虽然主家卖身契在手,由于没有到官府备案,不具备法律效力,因此主家对私奴的约束力完全取决于主家的权势,卖身契也可以由“假”变“真”。当然像林黛玉这样没有权势孤苦伶仃的弱女子是不可能拥有这样的“私奴”的,因为她根本无力驾驭私奴,这个所谓的卖身契就等于废纸一张。

相反如果将卖身契掏钱到官府备档,奴才的身份就铁板钉钉,沦为了“贱民”,有很多身为平民的权利享受不到。而且纵然以后出现奴大欺主的事情,只要将手中的卖身契往官府一递,一般做官的家里都是呼奴唤仆的,对这种事情基本上都会起“同仇敌忾”之心,这奴才的下场好不了,就算做官的昏庸,被钱财所惑,主家讨不到好去奴才也落不得什么好处,毕竟贱民的身份在那里摆着,很有可能是两败俱伤。

一旦落到了奴籍,纵然以后有钱来赎,和人交往中也低人一截,被人瞧不起,这种赎了身的奴才虽然变成了平民,可是身份地位却介于平民和贱民之间,就如同马和驴之间的品种骡子。对于这些王嬷嬷再清楚不过,虽然她为了确保王通的忠诚让他对林黛玉签下卖身契,可是身为慈母的拳拳爱子之心又不想让秘书的儿子沦为贱籍,所以才有此恳求。

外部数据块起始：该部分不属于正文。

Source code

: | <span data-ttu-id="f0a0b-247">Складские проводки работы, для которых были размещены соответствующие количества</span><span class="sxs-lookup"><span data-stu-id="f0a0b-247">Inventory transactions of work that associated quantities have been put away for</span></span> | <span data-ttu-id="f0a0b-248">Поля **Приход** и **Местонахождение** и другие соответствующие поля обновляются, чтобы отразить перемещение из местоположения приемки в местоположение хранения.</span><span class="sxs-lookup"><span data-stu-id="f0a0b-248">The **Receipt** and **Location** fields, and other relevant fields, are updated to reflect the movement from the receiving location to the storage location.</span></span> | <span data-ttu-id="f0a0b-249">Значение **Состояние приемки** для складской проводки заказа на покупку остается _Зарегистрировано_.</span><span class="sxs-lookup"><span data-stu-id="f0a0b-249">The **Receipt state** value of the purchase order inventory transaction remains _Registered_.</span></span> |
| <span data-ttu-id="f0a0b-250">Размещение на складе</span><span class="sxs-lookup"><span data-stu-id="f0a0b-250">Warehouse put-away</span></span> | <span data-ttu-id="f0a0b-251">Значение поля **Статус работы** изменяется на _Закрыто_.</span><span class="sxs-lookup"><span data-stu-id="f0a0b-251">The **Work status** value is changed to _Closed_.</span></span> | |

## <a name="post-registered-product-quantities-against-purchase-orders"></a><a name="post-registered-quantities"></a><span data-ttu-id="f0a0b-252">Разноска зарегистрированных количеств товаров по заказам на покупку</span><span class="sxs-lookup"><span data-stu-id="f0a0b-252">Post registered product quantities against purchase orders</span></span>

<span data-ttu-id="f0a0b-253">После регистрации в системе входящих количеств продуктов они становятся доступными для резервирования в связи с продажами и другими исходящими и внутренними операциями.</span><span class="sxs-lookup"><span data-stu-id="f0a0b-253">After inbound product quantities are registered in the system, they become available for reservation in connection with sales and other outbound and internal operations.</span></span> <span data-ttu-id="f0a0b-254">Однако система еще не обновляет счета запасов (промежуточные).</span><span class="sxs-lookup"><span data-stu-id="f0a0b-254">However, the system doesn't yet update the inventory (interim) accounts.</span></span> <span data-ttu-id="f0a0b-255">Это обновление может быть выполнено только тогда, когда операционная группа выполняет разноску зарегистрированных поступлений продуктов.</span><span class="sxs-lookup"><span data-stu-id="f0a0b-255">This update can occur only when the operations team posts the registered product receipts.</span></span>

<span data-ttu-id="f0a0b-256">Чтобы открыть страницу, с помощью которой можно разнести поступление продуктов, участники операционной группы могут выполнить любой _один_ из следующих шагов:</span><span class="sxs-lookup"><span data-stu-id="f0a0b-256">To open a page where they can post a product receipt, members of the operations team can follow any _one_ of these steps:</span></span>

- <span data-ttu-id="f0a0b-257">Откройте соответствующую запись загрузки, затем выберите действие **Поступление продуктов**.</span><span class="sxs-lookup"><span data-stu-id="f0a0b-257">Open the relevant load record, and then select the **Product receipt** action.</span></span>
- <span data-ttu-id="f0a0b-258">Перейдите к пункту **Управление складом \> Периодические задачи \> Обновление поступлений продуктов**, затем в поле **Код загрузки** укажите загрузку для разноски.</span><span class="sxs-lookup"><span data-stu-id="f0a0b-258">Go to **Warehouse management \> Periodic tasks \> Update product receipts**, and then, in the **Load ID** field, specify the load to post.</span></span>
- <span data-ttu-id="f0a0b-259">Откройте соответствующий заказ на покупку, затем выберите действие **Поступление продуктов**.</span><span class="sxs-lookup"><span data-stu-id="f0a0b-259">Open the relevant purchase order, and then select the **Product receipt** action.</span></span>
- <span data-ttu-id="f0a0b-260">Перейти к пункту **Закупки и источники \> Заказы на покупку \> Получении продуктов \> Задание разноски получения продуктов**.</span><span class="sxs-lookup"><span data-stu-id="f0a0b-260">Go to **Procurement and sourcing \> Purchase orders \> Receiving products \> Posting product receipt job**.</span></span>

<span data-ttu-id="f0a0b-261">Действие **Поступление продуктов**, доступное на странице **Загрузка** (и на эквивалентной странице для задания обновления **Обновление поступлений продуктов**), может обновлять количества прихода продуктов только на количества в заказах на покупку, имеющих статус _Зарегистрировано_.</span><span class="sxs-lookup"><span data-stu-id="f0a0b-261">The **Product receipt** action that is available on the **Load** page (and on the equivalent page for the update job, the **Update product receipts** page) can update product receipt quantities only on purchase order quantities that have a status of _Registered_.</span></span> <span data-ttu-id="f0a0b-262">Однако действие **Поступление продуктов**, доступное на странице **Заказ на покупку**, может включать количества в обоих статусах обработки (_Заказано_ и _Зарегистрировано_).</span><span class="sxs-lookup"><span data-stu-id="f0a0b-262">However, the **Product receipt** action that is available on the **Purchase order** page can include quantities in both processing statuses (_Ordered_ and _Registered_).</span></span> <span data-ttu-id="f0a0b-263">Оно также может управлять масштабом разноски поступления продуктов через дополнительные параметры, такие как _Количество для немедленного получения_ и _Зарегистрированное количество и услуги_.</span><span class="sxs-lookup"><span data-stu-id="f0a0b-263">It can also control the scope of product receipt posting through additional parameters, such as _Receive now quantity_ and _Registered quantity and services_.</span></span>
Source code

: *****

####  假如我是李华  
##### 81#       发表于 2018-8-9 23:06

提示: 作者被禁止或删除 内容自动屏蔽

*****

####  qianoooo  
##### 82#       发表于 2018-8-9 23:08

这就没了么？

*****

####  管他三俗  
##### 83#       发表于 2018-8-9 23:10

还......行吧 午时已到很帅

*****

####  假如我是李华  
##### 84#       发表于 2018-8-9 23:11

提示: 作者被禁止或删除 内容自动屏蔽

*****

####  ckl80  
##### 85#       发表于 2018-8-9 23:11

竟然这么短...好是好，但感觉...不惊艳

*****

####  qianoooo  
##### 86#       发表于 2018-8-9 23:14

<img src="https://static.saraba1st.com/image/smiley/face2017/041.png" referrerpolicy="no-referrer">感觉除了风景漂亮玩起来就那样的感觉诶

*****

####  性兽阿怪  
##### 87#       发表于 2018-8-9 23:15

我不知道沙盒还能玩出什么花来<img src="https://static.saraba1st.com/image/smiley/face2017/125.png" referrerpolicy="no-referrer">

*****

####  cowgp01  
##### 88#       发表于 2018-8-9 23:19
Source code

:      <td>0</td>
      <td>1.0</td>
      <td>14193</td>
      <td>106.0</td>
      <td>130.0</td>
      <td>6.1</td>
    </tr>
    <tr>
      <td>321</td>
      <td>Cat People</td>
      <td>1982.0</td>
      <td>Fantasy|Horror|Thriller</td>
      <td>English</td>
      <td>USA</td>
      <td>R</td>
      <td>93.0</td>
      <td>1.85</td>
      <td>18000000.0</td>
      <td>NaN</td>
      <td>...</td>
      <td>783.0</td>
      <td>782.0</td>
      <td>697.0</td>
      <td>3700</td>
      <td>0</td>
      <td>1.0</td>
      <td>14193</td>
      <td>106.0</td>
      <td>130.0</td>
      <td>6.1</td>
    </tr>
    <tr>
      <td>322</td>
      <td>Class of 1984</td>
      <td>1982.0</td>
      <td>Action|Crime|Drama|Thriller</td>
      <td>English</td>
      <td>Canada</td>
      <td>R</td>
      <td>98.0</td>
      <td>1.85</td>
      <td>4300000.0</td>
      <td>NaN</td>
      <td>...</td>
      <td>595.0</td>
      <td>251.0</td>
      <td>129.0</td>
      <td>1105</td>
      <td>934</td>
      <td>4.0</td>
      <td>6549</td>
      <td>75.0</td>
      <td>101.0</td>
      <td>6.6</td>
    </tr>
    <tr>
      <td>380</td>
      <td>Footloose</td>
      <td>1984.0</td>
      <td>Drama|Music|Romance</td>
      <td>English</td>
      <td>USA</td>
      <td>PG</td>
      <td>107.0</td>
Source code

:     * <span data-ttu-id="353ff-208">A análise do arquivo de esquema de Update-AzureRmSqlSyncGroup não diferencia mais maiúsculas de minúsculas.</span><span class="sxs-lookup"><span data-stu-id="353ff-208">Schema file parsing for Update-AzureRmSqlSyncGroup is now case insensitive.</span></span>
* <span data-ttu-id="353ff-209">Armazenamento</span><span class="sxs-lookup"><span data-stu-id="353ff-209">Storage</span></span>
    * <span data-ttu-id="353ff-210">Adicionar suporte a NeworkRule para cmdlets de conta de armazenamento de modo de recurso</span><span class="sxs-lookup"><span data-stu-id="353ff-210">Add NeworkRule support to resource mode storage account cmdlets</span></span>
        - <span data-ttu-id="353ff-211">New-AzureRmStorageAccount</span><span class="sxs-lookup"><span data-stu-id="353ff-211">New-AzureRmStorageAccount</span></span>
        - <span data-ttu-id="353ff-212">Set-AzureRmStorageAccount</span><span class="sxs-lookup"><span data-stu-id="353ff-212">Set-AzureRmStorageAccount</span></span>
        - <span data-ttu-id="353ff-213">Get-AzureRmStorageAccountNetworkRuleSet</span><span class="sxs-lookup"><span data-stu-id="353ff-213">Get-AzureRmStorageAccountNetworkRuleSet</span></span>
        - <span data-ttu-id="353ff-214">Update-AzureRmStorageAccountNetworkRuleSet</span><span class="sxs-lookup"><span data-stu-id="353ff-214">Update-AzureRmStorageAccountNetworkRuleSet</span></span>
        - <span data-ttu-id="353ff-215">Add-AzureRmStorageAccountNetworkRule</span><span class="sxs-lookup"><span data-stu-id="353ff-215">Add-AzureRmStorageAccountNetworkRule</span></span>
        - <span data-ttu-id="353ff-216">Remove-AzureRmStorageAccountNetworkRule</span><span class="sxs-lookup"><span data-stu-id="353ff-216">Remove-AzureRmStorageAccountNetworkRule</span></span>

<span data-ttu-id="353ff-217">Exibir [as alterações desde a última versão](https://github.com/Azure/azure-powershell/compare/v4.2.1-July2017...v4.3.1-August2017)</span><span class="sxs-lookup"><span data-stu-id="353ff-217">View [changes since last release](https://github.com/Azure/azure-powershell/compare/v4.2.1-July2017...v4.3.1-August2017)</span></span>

不等林黛玉回答,王嬷嬷又补上一句:“姑娘尽管放心,我绝对不会和通儿说,他也不会知道。”

对上王嬷嬷充满期待的眼神,林黛玉看了看手上王通卖身为奴于林家的卖身契,点点头答应了,王嬷嬷看见林黛玉应允,立刻喜笑颜开,笑得如是同一朵花。

看着王嬷嬷脸上满足的笑容,回想起自己以前的想法,林黛玉觉得自己好卑劣,手中的薄薄的卖身契重逾千斤,根本拿不起来。林黛玉将手中的卖身契一撕两半,边撕边说:“妈妈,我也不要这个劳什子了,你让奶兄该做什么就做什么去好了。”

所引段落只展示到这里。